__EXERCISE INSTRUCTIONS__: Print all entries below exactly, without images.

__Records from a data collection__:
•••••

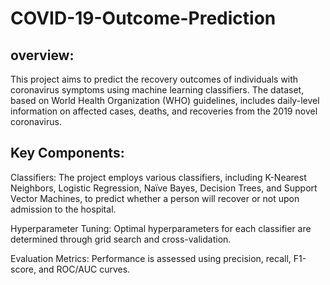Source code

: # COVID-19-Outcome-Prediction


## overview:


This project aims to predict the recovery outcomes of individuals with coronavirus symptoms using machine learning classifiers. The dataset, based on World Health Organization (WHO) guidelines, includes daily-level information on affected cases, deaths, and recoveries from the 2019 novel coronavirus.


## Key Components:

Classifiers: The project employs various classifiers, including K-Nearest Neighbors, Logistic Regression, Naïve Bayes, Decision Trees, and Support Vector Machines, to predict whether a person will recover or not upon admission to the hospital.

Hyperparameter Tuning: Optimal hyperparameters for each classifier are determined through grid search and cross-validation.

Evaluation Metrics: Performance is assessed using precision, recall, F1-score, and ROC/AUC curves.
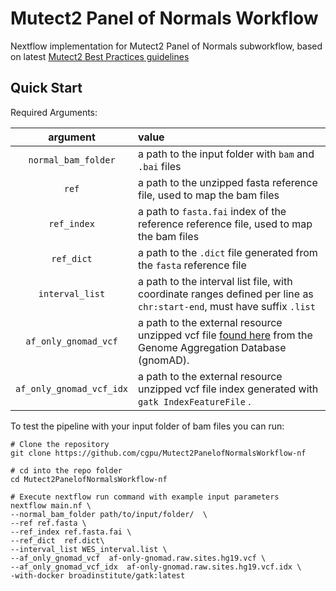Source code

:# Mutect2 Panel of Normals Workflow
Nextflow implementation for Mutect2 Panel of Normals subworkflow, based on latest [Mutect2 Best Practices guidelines](https://software.broadinstitute.org/gatk/documentation/article?id=24057)


## Quick Start

Required Arguments:

| argument       | value | 
|:--------------:|:-----| 
| `normal_bam_folder` | a path to the input folder with `bam` and `.bai` files| 
| `ref`   | a path to the unzipped fasta reference file, used to map the bam files|
| `ref_index`   | a path to `fasta.fai` index of the reference reference file, used to map the bam files|
| `ref_dict`| a path to the `.dict` file generated from the `fasta` reference file|
| `interval_list`| a path to the interval list file, with coordinate ranges defined per line as `chr:start-end`, must have suffix `.list`|
| `af_only_gnomad_vcf`| a path to the external resource unzipped vcf file [found here](http://bioinfo5pilm46.mit.edu/software/GATK/resources/) from the Genome Aggregation Database (gnomAD).|
| `af_only_gnomad_vcf_idx`| a path to the external resource unzipped vcf file index generated with `gatk IndexFeatureFile` .|
  
To test the pipeline with your input folder of bam files you can run:

```nextflow
# Clone the repository
git clone https://github.com/cgpu/Mutect2PanelofNormalsWorkflow-nf

# cd into the repo folder 
cd Mutect2PanelofNormalsWorkflow-nf

# Execute nextflow run command with example input parameters
nextflow main.nf \ 
--normal_bam_folder path/to/input/folder/  \ 
--ref ref.fasta \ 
--ref_index ref.fasta.fai \ 
--ref_dict  ref.dict\ 
--interval_list WES_interval.list \ 
--af_only_gnomad_vcf  af-only-gnomad.raw.sites.hg19.vcf \ 
--af_only_gnomad_vcf_idx  af-only-gnomad.raw.sites.hg19.vcf.idx \ 
-with-docker broadinstitute/gatk:latest
```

•••••

__REPLY TO THE EXERCISE__:
Source code

: # COVID-19-Outcome-Prediction


## overview:


This project aims to predict the recovery outcomes of individuals with coronavirus symptoms using machine learning classifiers. The dataset, based on World Health Organization (WHO) guidelines, includes daily-level information on affected cases, deaths, and recoveries from the 2019 novel coronavirus.


## Key Components:

Classifiers: The project employs various classifiers, including K-Nearest Neighbors, Logistic Regression, Naïve Bayes, Decision Trees, and Support Vector Machines, to predict whether a person will recover or not upon admission to the hospital.

Hyperparameter Tuning: Optimal hyperparameters for each classifier are determined through grid search and cross-validation.

Evaluation Metrics: Performance is assessed using precision, recall, F1-score, and ROC/AUC curves.
Source code

:# Mutect2 Panel of Normals Workflow
Nextflow implementation for Mutect2 Panel of Normals subworkflow, based on latest [Mutect2 Best Practices guidelines](https://software.broadinstitute.org/gatk/documentation/article?id=24057)


## Quick Start

Required Arguments:

| argument       | value | 
|:--------------:|:-----| 
| `normal_bam_folder` | a path to the input folder with `bam` and `.bai` files| 
| `ref`   | a path to the unzipped fasta reference file, used to map the bam files|
| `ref_index`   | a path to `fasta.fai` index of the reference reference file, used to map the bam files|
| `ref_dict`| a path to the `.dict` file generated from the `fasta` reference file|
| `interval_list`| a path to the interval list file, with coordinate ranges defined per line as `chr:start-end`, must have suffix `.list`|
| `af_only_gnomad_vcf`| a path to the external resource unzipped vcf file [found here](http://bioinfo5pilm46.mit.edu/software/GATK/resources/) from the Genome Aggregation Database (gnomAD).|
| `af_only_gnomad_vcf_idx`| a path to the external resource unzipped vcf file index generated with `gatk IndexFeatureFile` .|
  
To test the pipeline with your input folder of bam files you can run:

```nextflow
# Clone the repository
git clone https://github.com/cgpu/Mutect2PanelofNormalsWorkflow-nf

# cd into the repo folder 
cd Mutect2PanelofNormalsWorkflow-nf

# Execute nextflow run command with example input parameters
nextflow main.nf \ 
--normal_bam_folder path/to/input/folder/  \ 
--ref ref.fasta \ 
--ref_index ref.fasta.fai \ 
--ref_dict  ref.dict\ 
--interval_list WES_interval.list \ 
--af_only_gnomad_vcf  af-only-gnomad.raw.sites.hg19.vcf \ 
--af_only_gnomad_vcf_idx  af-only-gnomad.raw.sites.hg19.vcf.idx \ 
-with-docker broadinstitute/gatk:latest
```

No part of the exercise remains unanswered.